Morale e giustizia. Grazia e legge. Un antico dibattito nuovo.
Morale cristiana e giustizia. Grazia e legge.
Un nuovo dibattito antico
Da: L’Unione informa 7 febbraio, 2011 [Unione Ebraica]
La morale cristiana è permeata da una concezione pessimistica della giustizia. È infatti la grazia che salva, non la legge. Sorta d’altronde sul rifiuto della Legge ebraica, la morale cristiana non pensa nei termini e secondo i criteri del giudizio. La sofferenza diventa segno di moralità e finisce quasi per fondare il diritto.
Da questo dogma religioso, che molti inavvertitamente finiscono per condividere nell’Europa post-cristiana (che dire poi dell’Italia?), derivano conseguenze etiche e politiche molto gravi. Se la giustizia, indubbiamente imperfetta, non può essere realizzata, né resa, allora viene confermata una scissione tra morale e giustizia. E se «la giustizia non è di questo mondo», allora la legge viene sminuita; si tende anzi ad aggirarla e infine ad abolirla. Lo scacco della legge è qui sempre in agguato insieme alla rivincita del colpevole.

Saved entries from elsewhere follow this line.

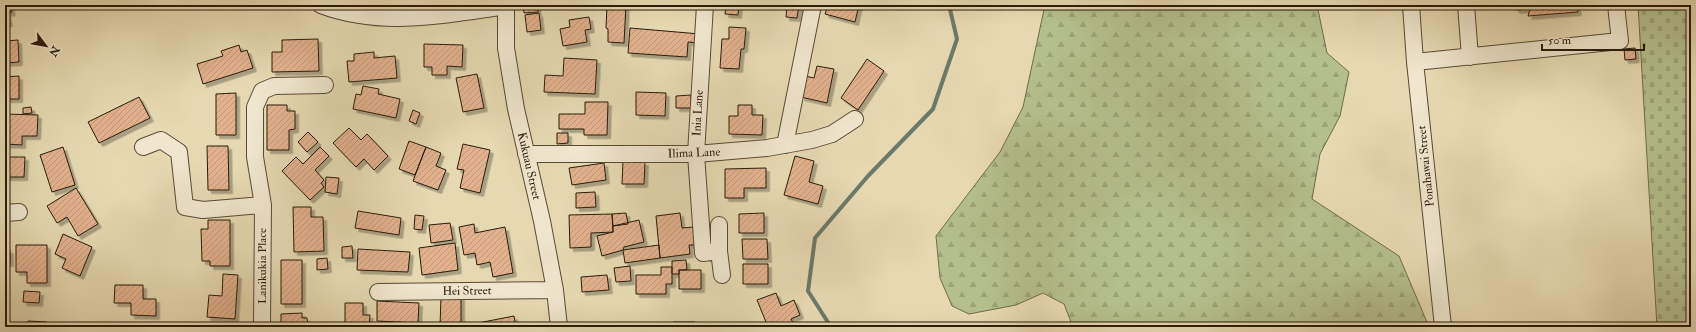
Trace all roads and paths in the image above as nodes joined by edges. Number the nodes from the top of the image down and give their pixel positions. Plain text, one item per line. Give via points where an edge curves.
1 (321, 5) edge
2 (506, 5) edge
3 (705, 5) edge
4 (813, 5) edge
5 (1410, 5) edge
6 (1466, 5) edge
7 (1616, 5) edge
8 (1470, 57) junction
9 (1415, 62) junction
10 (325, 85) dead end
11 (855, 118) dead end
12 (785, 145) junction
13 (143, 147) dead end
14 (526, 154) junction
15 (696, 154) junction
16 (263, 205) junction
17 (719, 225) dead end
18 (719, 251) junction
19 (722, 275) dead end
20 (555, 290) junction
21 (378, 292) dead end
22 (262, 327) edge
23 (558, 327) edge
24 (1443, 327) edge

1 - 2 street via 377,17 407,19
2 - 14 street, Kukuau Street via 506,48
3 - 15 street, Inia Lane
4 - 12 street
5 - 9 street, Ponahawai Street
6 - 8 street
7 - 8 street via 1620,41
8 - 9 street
9 - 24 street, Ponahawai Street
10 - 16 street, Lanikukia Place via 274,86 262,91 255,107 255,158
11 - 12 street, Ilima Lane via 832,134
12 - 15 street, Ilima Lane
13 - 16 street via 161,140 179,152 185,207 203,210
14 - 15 street, Ilima Lane
14 - 20 street, Kukuau Street
15 - 18 street, Inia Lane via 703,253
16 - 22 street, Lanikukia Place
17 - 18 street
18 - 19 street
20 - 21 street, Hei Street
20 - 23 street, Kukuau Street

Al contrario nell’ebraismo, dove ciascuno è giudicato secondo le proprie azioni, etica e giustizia restano inscindibilmente connesse. La legge mantiene la saldezza di un valore che accomuna e il risarcimento – anche dove il contesto è quello dell’imperdonabile – va considerato ed equamente quantificato. Perché si può e si deve pensare che la giustizia trionfi in questo mondo, non abbandonato al male radicale.
Donatella Di Cesare
(Professore ordinario di Filosofia Teoretica – Università La Sapienza, Roma)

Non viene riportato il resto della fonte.